> _DATA RECORDS_:
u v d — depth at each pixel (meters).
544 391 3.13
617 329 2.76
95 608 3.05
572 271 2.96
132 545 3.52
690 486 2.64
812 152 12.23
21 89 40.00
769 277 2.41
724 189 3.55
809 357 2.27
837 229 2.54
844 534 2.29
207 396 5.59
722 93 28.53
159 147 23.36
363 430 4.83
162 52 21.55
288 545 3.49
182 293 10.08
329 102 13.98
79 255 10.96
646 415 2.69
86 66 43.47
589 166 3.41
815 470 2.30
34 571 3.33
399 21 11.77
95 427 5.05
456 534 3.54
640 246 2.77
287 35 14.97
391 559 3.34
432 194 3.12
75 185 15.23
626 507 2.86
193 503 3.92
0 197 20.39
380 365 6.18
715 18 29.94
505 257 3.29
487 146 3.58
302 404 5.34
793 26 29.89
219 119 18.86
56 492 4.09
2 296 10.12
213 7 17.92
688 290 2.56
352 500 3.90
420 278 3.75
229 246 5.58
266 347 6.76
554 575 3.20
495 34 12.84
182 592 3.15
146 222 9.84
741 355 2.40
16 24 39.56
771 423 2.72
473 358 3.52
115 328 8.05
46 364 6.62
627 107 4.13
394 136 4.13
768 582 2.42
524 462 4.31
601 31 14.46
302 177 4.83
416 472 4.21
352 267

> _WHAT THIS TASK INVOLVES_:
Your answer should be the lines above, from the line containing "399 21 11.77" up to and including the line containing "420 278 3.75", reproduced exactly and with nothing else.

> _ANSWER BELOW_:
399 21 11.77
95 427 5.05
456 534 3.54
640 246 2.77
287 35 14.97
391 559 3.34
432 194 3.12
75 185 15.23
626 507 2.86
193 503 3.92
0 197 20.39
380 365 6.18
715 18 29.94
505 257 3.29
487 146 3.58
302 404 5.34
793 26 29.89
219 119 18.86
56 492 4.09
2 296 10.12
213 7 17.92
688 290 2.56
352 500 3.90
420 278 3.75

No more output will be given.